Computers can only do a few very simple operations consisting of flipping electrical switches on and off. You can represent numbers in patterns of the on-off states of sequences of switches. By flipping switches on and off in particular patterns, you can perform simple mathematical operations on the numbers. You can do more complex mathematical operations by stringing simpler operations together.
Below is a diagram showing a computer that can add one plus one to get two. It’s made out of an XOR gate and an AND gate, each of which is a relatively simple bunch of transistors wired together in particular ways. Transistors are just on-off switches that can be flipped electrically, so they have no moving parts (except electrons.) The beauty part is that the output wire of one transistor can be used to flip another transistor on and off.
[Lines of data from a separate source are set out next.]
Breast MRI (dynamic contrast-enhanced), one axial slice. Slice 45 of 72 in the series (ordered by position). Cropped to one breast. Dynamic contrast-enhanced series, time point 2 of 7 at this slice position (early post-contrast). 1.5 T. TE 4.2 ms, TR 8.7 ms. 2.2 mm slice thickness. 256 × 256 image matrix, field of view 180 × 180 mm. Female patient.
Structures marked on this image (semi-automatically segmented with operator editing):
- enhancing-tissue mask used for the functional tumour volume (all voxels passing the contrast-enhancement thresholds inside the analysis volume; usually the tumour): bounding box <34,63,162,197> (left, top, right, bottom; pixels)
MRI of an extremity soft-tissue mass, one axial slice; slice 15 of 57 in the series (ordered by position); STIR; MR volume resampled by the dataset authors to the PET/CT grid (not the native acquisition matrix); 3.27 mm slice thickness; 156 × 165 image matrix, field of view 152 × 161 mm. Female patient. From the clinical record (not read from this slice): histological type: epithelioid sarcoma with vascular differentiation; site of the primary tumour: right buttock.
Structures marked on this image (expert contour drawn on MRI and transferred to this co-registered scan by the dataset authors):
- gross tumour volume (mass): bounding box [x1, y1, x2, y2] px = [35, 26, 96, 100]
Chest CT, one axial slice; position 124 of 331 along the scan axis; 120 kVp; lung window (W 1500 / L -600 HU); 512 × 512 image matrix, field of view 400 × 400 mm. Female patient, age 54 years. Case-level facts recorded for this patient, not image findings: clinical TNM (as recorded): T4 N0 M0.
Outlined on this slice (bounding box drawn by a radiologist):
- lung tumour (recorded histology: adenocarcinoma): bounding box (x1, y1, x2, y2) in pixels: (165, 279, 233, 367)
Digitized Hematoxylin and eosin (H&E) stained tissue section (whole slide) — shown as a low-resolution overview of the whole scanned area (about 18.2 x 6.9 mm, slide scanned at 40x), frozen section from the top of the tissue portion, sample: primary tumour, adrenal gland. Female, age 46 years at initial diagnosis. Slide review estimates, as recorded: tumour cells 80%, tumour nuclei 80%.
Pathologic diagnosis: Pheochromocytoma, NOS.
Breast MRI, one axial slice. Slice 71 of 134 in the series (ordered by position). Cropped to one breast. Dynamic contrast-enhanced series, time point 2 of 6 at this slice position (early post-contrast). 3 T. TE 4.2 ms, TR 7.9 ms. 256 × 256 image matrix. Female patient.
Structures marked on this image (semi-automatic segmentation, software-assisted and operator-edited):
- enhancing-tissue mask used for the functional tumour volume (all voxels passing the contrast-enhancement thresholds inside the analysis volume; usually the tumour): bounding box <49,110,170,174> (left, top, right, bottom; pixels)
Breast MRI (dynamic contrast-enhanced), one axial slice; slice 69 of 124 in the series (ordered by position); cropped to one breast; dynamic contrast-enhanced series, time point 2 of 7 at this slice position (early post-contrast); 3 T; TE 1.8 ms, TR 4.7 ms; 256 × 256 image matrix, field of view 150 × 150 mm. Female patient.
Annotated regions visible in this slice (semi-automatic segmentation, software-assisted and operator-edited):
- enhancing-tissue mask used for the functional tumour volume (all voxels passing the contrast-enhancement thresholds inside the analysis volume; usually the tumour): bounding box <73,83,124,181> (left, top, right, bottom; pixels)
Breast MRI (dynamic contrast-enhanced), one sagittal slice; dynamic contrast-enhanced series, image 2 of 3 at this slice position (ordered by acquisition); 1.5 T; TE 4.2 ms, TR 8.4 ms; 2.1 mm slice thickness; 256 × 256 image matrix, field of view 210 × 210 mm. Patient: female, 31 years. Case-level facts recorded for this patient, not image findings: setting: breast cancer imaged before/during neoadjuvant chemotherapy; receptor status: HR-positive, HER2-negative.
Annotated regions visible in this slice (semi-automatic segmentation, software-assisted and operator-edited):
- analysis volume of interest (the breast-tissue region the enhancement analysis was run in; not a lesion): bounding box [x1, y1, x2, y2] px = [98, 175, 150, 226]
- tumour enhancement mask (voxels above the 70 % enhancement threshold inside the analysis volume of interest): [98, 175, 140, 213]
The “numbers” in the diagram are just voltages: “zero” is zero volts, and “one” is (I think) 2.5 volts. The numbers in a computer are encoded in binary (base two) because it’s the most convenient way to physically realize them — voltage that’s pretty close to zero can be read as zero, and a voltage that’s pretty close to 2.5 can be read as one.
This simple adder has two input wires and two output wires. The input wires each represent a single binary digit, and the output wires together represent two binary digits. If one input wire has a voltage and the other doesn’t, the equivalent of adding one plus zero, the adder returns no voltage in the “twos” digit and a voltage on the “ones” digit. If there’s a voltage on both input wires, the equivalent of adding one plus one, the adder returns a voltage on the “twos” digit and no voltage on the “ones” digit, the binary number 10, or as we know it in decimal notation, 2.
Here’s a diagram of a four-bit adder, capable of adding numbers as big as sixteen. The diagram shows how adding seven (0111) plus twelve (1100) to get nineteen (10011) would work.
Wire together enough adders and other basic logic devices, set up at the right initial voltages, and you’ve got yourself a computer.